You have no clue what can scar a kid for life and what can not. Unless if you're going by scientific evidence that such images have led to long-term negative phobias and delusional fears from childhood to adulthood. Did some scene in The Last Crusade have you end up with a mental condition? Would you have been better with a more sanitised childhood? Probably not, so people talking for children before they have a chance to speak up will always bother me.
For your information, for many years I had nightmares involving skeletal corpses falling on me or other people. My dad WOULD NOT let me see Temple of Doom. From what clips I've seen from it as an adult, I fully agree with that decision. The horror genre is one that is RARELY intended for kids, and NEVER the gore-heavy variety.
What can scar a kid (or anyone) for life is something that brings about an instinctual reaction of revulsion. A worm sticking out of an eye causes revulsion because worms coming out of bodies are something that our species has associated with rotting corpses for millennia. The revulsion is a form of survival instinct. Corpses mean foul stench, disease, and disfigured bodies that may have been mangled by something dangerous. Corpses also are disturbing to us because they are at the bottom of the uncanny valley for still objects.

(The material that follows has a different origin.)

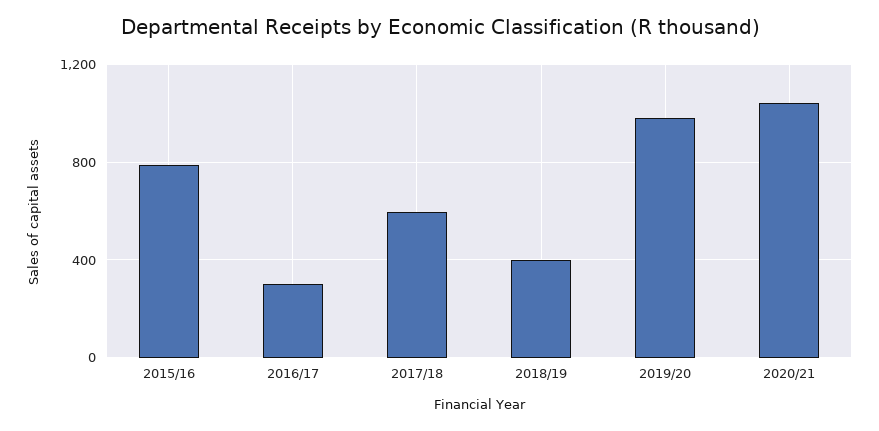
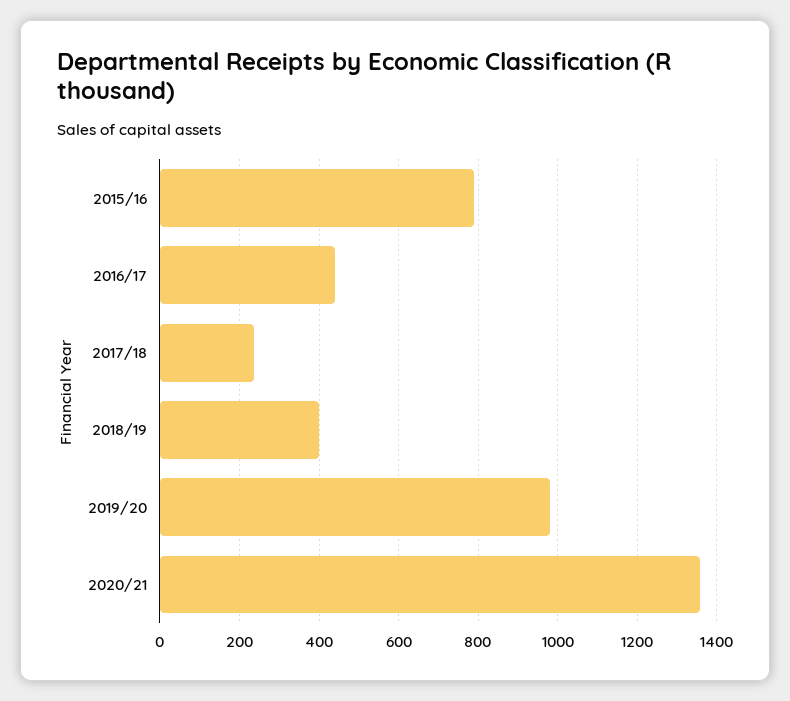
2016/17: 300 -> 440
2017/18: 600 -> 240
2020/21: 1050 -> 1360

And when our conscious minds realize the character isn't necessarily dead, that can make viewing that image even more horrifying because we then imagine the agony of having a worm burrowing into our own eyes.
The main point of this whole debacle is NOT "Think of the children." Childhood trauma is a bullet on the list. The main point is that this show's target audience is relatively small, and the horror genre is generally intolerable to experience for people who aren't into it. And FX put a large, deeply disturbing image where a high number of those people saw it and weren't able to stop seeing it.